Vrijdagochtend, ik doe mijn ogen open en realiseer me dat het vandaag mijn eerste werkdag is. Een nieuwe baan! Ik zou mezelf bijna knijpen omdat ik het nog steeds wat onwerkelijk vind. Na anderhalf jaar werkeloosheid, hoewel dat is niet helemaal waar, want ik had al een tijdje een parttime baan. Ik zwier mijn voeten uit bed en loop naar de kamer. Koffie, ontbijtje… geen haast. Waarom geen haast? Ik kan het zelf nog niet zo goed geloven, maar mijn baan is niet echt gebaseerd op vaste kantoortijden. Ik ga op avontuur voor mijn werk.
Wat onwennig zit ik achter mijn laptopje. Waar te beginnen bij mijn missie? Een paar uur later loop ik in de zon. Een lekker briesje maakt het helemaal compleet. Ik ben op weg naar een mevrouw die ik wil spreken over mijn missie. Ik drink koffie in de locatie waar de mevrouw manager is en wacht tot ze tijd heeft om even te kletsen.

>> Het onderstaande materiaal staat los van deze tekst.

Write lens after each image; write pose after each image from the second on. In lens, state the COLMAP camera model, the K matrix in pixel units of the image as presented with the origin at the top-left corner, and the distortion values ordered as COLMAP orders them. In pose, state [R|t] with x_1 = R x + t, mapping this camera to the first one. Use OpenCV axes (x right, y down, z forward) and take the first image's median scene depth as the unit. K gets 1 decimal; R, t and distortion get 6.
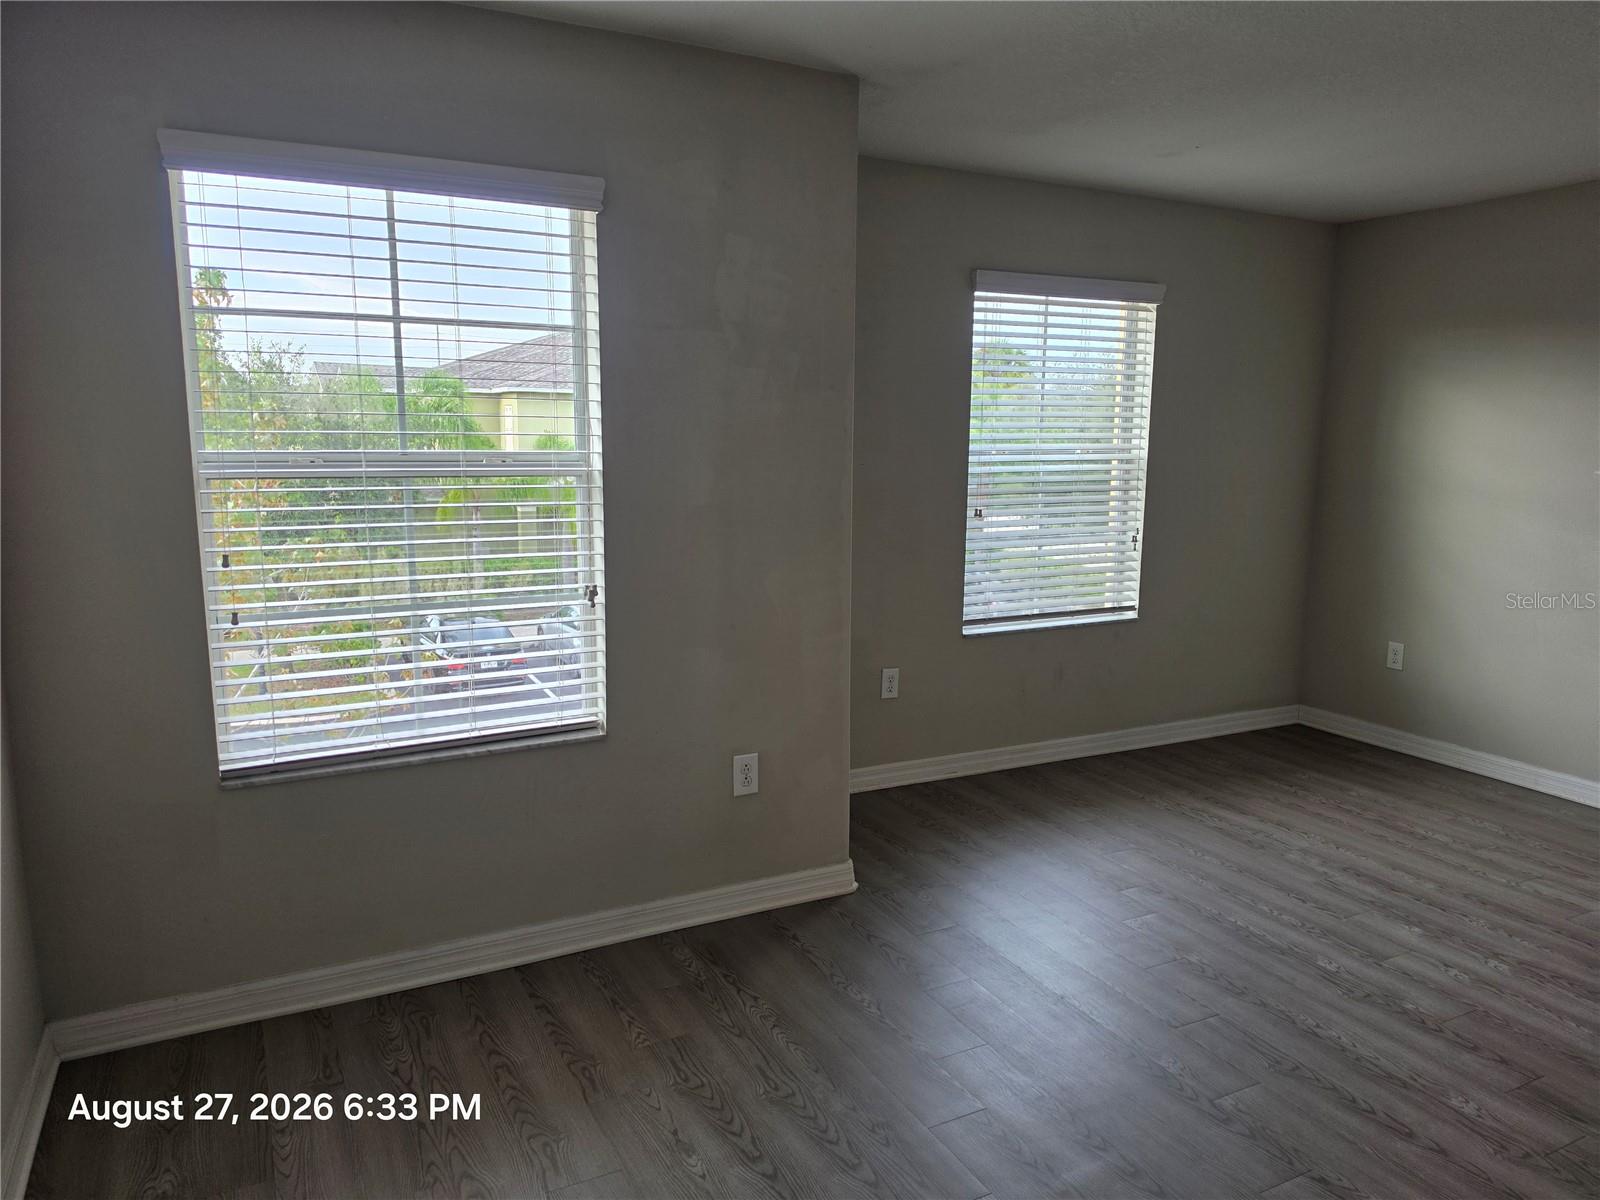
lens RADIAL K [[1107.7, 0, 807.5], [0, 1107.7, 592.2], [0, 0, 1]] dist [0.095678, -0.136583]
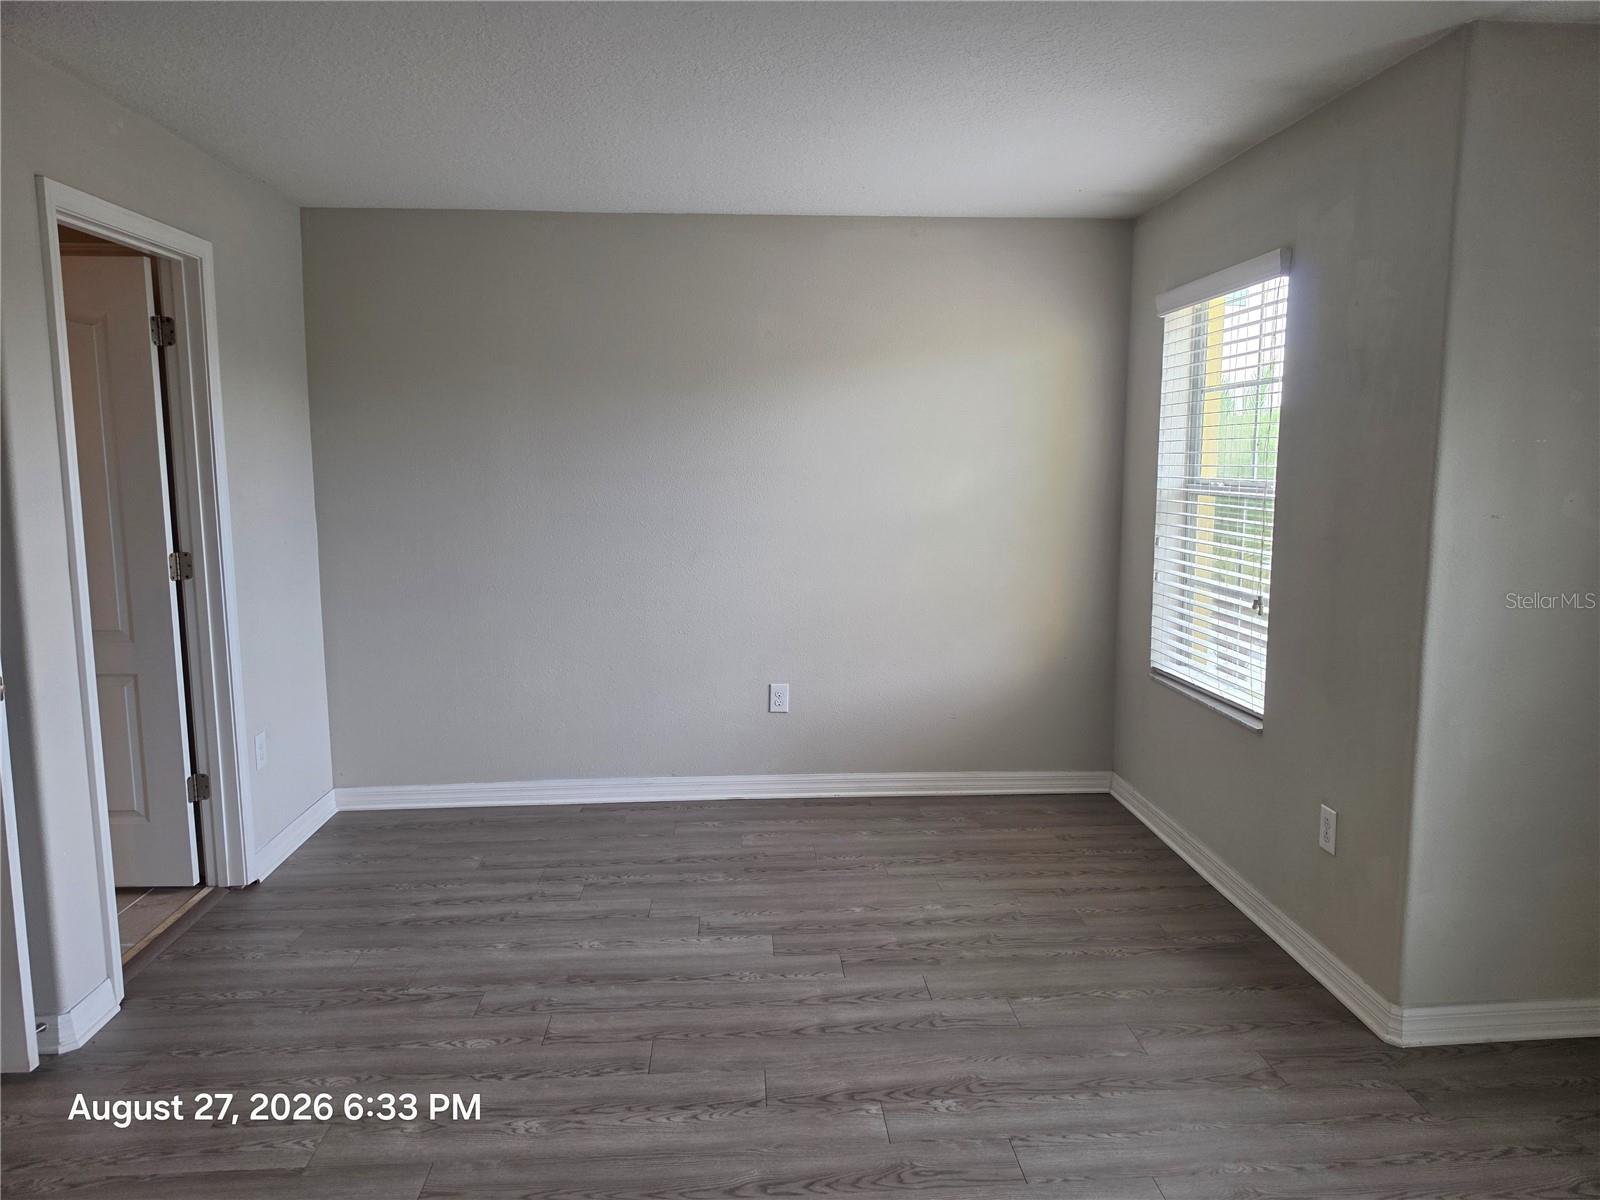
lens RADIAL K [[1107.7, 0, 807.5], [0, 1107.7, 592.2], [0, 0, 1]] dist [0.095678, -0.136583]
pose [[-0.402431, 0.107960, -0.909062, 1.175290], [-0.135793, 0.974996, 0.175904, -0.168647], [0.905323, 0.194234, -0.377709, 1.134502]]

Als ik even later weer in de zon loop heb ik een glimlach op mijn gezicht. Dit is mijn werk. Pionieren! Op zoek naar mogelijkheden voor een project dat nog vorm gegeven moet worden. Een leeg doek waar uiteindelijk een kunstwerk op moet komen. Hoe cool is dat?
Voor wie zich afvraagt welke missie ik heb… Ik ga een gereedschapskist samenstellen waar straks gebruik van gemaakt kan worden. In die kist zitten tools voor de ouders, bewoners en de zorgverlener (die een samenwerkingsverband vormen) om vrijwilligers te binden aan mensen met een verstandelijke beperking. Het leuke aan de missie is dat er nog geen vorm voor is en alle mogelijkheden nog ontdekt mogen worden en dat is wat ik op mijn reis ga doen.
Zoals bij ieder nieuw begin sta ik even te kijken welke richting ik op moet en hoe ik dingen aan moet pakken. Het feit dat wat ik ga doen iets is wat ik erg leuk vind, maakt de knikkende knietjes minder knikkend. Er bruisen continue ideetjes door mijn hoofd voor de gereedschapskist en ik parkeer ze allemaal even in een doosje totdat ik er iets mee ga kunnen.